Assignment
Look through the records below and copy each line that includes the word "konsekvent".
Segment Open
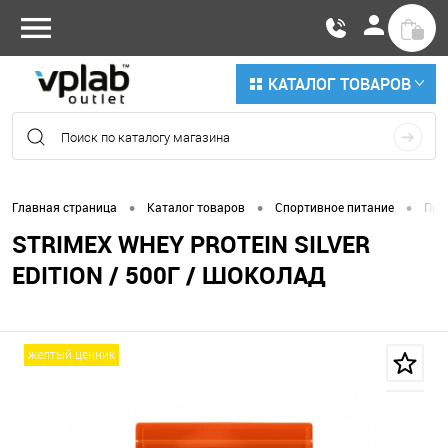
КАТАЛОГ ТОВАРОВ
•
•
•
Главная страница
Каталог товаров
Спортивное питание
Про
STRIMEX WHEY PROTEIN SILVER
EDITION / 500Г / ШОКОЛАД
желтый ценник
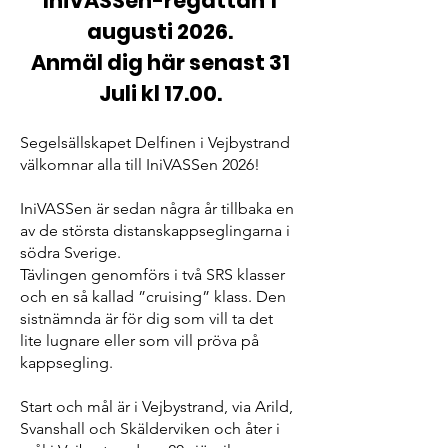
IniVASSen-regattan 1
augusti 2026.
Anmäl dig här senast 31
Juli kl 17.00.
Segelsällskapet Delfinen i Vejbystrand
välkomnar alla till IniVASSen 2026!
IniVASSen är sedan några år tillbaka en
av de största distanskappseglingarna i
södra Sverige.
Tävlingen genomförs i två SRS klasser
och en så kallad ”cruising” klass. Den
sistnämnda är för dig som vill ta det
lite lugnare eller som vill pröva på
kappsegling.
Start och mål är i Vejbystrand, via Arild,
Svanshall och Skälderviken och åter i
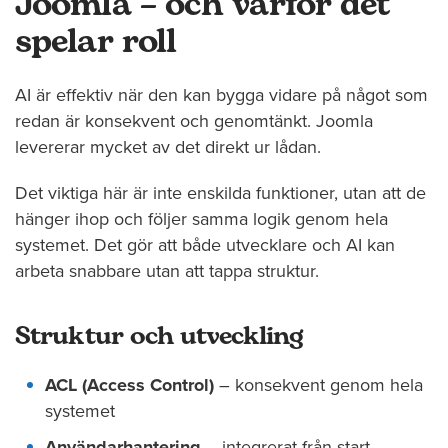
Joomla – och varför det
spelar roll
AI är effektiv när den kan bygga vidare på något som
redan är konsekvent och genomtänkt. Joomla
levererar mycket av det direkt ur lådan.
Det viktiga här är inte enskilda funktioner, utan att de
hänger ihop och följer samma logik genom hela
systemet. Det gör att både utvecklare och AI kan
arbeta snabbare utan att tappa struktur.
Struktur och utveckling
ACL (Access Control)
– konsekvent genom hela
systemet
Användarhantering
– integrerat från start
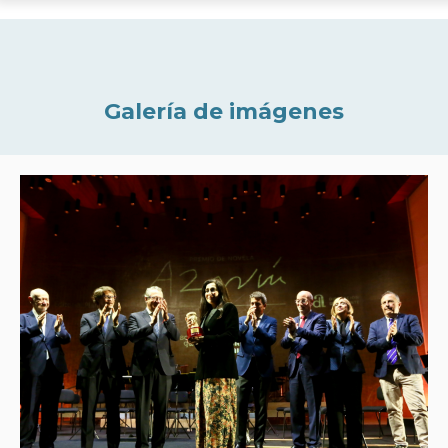
Galería de imágenes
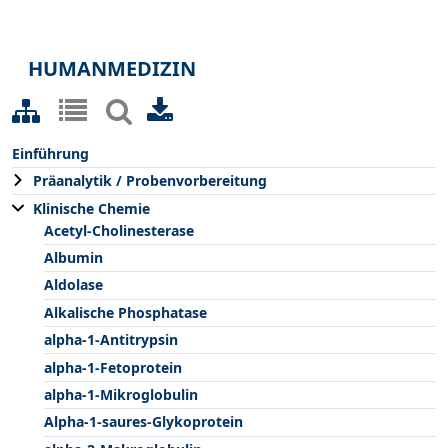
HUMANMEDIZIN
Einführung
Präanalytik / Probenvorbereitung
Klinische Chemie
Acetyl-Cholinesterase
Albumin
Aldolase
Alkalische Phosphatase
alpha-1-Antitrypsin
alpha-1-Fetoprotein
alpha-1-Mikroglobulin
Alpha-1-saures-Glykoprotein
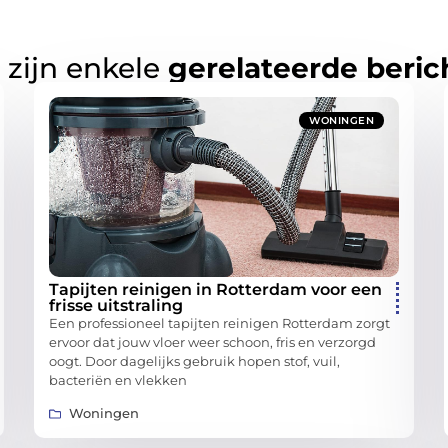
 zijn enkele
gerelateerde beric
WONINGEN
Tapijten reinigen in Rotterdam voor een
frisse uitstraling
Een professioneel tapijten reinigen Rotterdam zorgt
ervoor dat jouw vloer weer schoon, fris en verzorgd
oogt. Door dagelijks gebruik hopen stof, vuil,
bacteriën en vlekken
Woningen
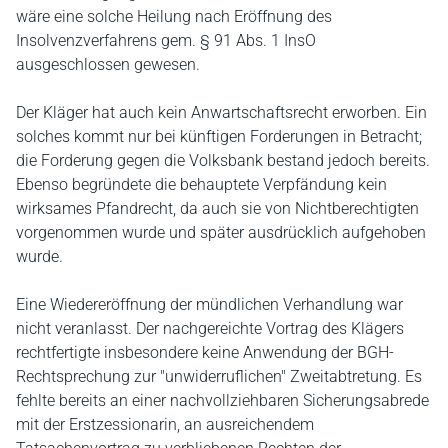
wäre eine solche Heilung nach Eröffnung des
Insolvenzverfahrens gem. § 91 Abs. 1 InsO
ausgeschlossen gewesen.
Der Kläger hat auch kein Anwartschaftsrecht erworben. Ein
solches kommt nur bei künftigen Forderungen in Betracht;
die Forderung gegen die Volksbank bestand jedoch bereits.
Ebenso begründete die behauptete Verpfändung kein
wirksames Pfandrecht, da auch sie von Nichtberechtigten
vorgenommen wurde und später ausdrücklich aufgehoben
wurde.
Eine Wiedereröffnung der mündlichen Verhandlung war
nicht veranlasst. Der nachgereichte Vortrag des Klägers
rechtfertigte insbesondere keine Anwendung der BGH-
Rechtsprechung zur "unwiderruflichen" Zweitabtretung. Es
fehlte bereits an einer nachvollziehbaren Sicherungsabrede
mit der Erstzessionarin, an ausreichendem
Segment Closed
Written solution
redan är konsekvent och genomtänkt. Joomla
– konsekvent genom hela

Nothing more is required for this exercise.